* **Supplied material**
-------

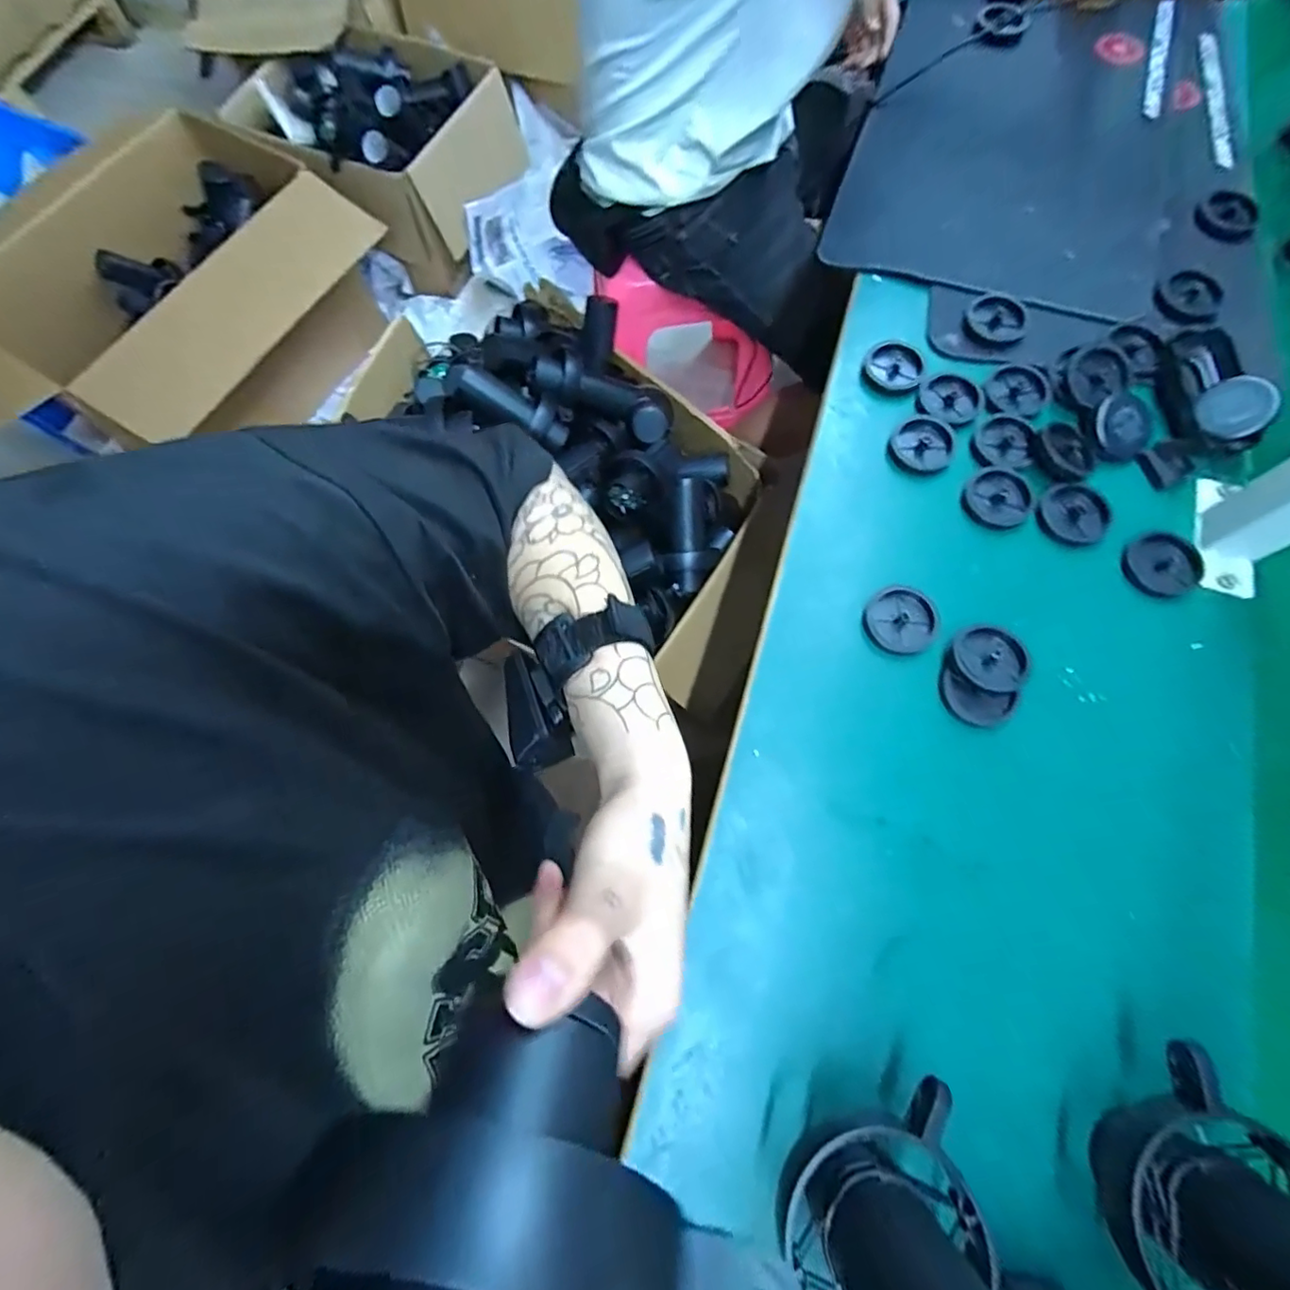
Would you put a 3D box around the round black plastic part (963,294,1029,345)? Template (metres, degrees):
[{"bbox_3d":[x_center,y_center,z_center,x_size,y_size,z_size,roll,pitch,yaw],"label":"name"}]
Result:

-------

* **Task details**
For this step, transcribe all the material above exactly and drop the images.

* **Written response**
Would you put a 3D box around the round black plastic part (963,294,1029,345)? Template (metres, degrees):
[{"bbox_3d":[x_center,y_center,z_center,x_size,y_size,z_size,roll,pitch,yaw],"label":"name"}]
Result:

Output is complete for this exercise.